After scaffolding (or any time you edit the config), run:

pnpm sync-config

This propagates branding everywhere: generates Tailwind theme CSS, patches app.json for React Native, updates mint.json for docs, and copies logo/icon assets to all apps.

Workspace Commands

When inside an existing Blueprint project, the CLI proxies to root-level pnpm scripts. It auto-detects the monorepo root by walking up directories looking for pnpm-workspace.yaml + turbo.json.
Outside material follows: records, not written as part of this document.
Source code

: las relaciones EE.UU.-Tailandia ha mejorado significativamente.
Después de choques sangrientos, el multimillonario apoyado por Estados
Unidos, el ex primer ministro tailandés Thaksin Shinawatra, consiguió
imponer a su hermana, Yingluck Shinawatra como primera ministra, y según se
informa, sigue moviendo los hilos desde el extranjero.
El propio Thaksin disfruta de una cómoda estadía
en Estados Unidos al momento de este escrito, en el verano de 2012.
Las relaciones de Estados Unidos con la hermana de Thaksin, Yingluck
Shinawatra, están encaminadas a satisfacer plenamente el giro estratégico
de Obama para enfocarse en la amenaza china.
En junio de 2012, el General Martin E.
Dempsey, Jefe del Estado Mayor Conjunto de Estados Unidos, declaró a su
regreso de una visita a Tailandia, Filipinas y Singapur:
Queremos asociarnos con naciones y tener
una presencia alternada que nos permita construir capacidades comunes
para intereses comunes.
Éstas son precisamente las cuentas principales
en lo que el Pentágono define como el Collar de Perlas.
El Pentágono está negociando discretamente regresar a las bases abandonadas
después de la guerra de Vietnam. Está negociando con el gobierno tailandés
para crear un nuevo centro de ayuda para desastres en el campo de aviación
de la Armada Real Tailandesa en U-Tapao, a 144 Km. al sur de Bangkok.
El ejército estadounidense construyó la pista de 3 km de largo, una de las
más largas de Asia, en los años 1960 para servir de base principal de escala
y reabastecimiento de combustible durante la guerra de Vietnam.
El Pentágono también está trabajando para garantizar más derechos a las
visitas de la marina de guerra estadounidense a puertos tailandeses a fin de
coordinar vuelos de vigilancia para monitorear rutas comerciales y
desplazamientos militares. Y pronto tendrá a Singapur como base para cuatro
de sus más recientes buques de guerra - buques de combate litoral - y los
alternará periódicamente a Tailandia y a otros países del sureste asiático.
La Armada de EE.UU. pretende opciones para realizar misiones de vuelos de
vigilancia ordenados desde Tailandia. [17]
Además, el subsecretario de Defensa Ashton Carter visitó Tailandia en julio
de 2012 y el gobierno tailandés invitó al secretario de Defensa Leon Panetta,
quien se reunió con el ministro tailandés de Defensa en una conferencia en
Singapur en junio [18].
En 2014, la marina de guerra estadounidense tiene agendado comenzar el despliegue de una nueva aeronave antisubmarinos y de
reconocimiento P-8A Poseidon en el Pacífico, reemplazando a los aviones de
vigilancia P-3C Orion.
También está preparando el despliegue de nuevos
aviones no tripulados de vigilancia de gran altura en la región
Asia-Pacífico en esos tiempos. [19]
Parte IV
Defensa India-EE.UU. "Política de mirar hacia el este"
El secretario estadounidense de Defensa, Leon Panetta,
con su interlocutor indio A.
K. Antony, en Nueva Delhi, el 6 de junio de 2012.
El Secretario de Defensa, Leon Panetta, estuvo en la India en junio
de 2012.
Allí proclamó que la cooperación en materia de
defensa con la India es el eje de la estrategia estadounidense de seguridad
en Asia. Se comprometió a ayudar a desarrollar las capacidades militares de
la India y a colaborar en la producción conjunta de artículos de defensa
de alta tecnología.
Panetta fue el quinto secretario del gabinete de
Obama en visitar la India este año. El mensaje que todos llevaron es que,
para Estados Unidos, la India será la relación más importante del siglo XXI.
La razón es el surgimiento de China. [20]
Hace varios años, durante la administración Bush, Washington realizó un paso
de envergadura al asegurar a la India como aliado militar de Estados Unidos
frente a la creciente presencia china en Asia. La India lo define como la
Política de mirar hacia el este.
| Command | Proxies to | | ------------------------------ | ------------------- | | blueprint-stack dev | pnpm dev | | blueprint-stack dev:web | pnpm dev:web | | blueprint-stack dev:admin | pnpm dev:admin | | blueprint-stack dev:server | pnpm dev:server | | blueprint-stack dev:docs | pnpm dev:docs | | blueprint-stack dev:remotion | pnpm dev:remotion | | blueprint-stack build | pnpm build | | blueprint-stack lint | pnpm lint | | blueprint-stack check-types | pnpm check-types | | blueprint-stack sync-config | pnpm sync-config | | blueprint-stack db:generate | pnpm db:generate | | blueprint-stack db:migrate | pnpm db:migrate | | blueprint-stack db:push | pnpm db:push | | blueprint-stack db:studio | pnpm db:studio |

Development

Project structure

packages/blueprint-cli/
├── src/
│   ├── index.ts              CLI entry point (commander setup)
│   ├── commands/
│   │   ├── new.ts            Scaffold a new project
│   │   └── run.ts            Proxy workspace commands
│   └── utils/
│       └── detect-root.ts    Find monorepo root from cwd
├── dist/                     Compiled output (gitignored)
├── release.sh                Release script (creates tarball + publishes)
├── .npmrc                    npm auth token (gitignored)
├── .npmignore                Files excluded from published package
├── .gitignore
├── tsconfig.json
└── package.json

Building

pnpm build       # compile TypeScript to dist/
pnpm dev         # watch mode

Publishing a new version

From the repo root:

| Command | Version bump | Example | | --------------------------- | ------------ | -------------------- | | npm run release:cli | Patch | 0.1.12 -> 0.1.13 | | npm run release:cli:minor | Minor | 0.1.13 -> 0.2.0 | | npm run release:cli:major | Major | 0.2.0 -> 1.0.0 |

Or from packages/blueprint-cli directly:

npm run release

Each command:

  1. Bumps the version in package.json
  2. Compiles TypeScript with tsc
  3. Creates a tarball with tar (see note below)
  4. Publishes the tarball to npm

npm auth setup

The release script reads the npm auth token from .npmrc (gitignored). To set it up:

  1. Create a granular access token at npmjs.com/settings/tokens
    • Permissions: Read and write
    • Packages: blueprint-stack
  2. Create packages/blueprint-cli/.npmrc:
//registry.npmjs.org/:_authToken=npm_YOUR_TOKEN_HERE

Why release.sh uses tar instead of npm pack

There is a known bug where npm pack corrupts directory names (e.g. dist/ becomes ist/) when run inside a pnpm workspace. The pnpm workspace resolver injects file: protocol resolution into npm's tarball creation, stripping the first character from directory paths. This happens regardless of npm version or working directory.

The workaround in release.sh bypasses npm pack entirely by creating the tarball manually with tar, then passing the pre-built .tgz file to npm publish. This is reliable across all npm versions and pnpm workspace configurations.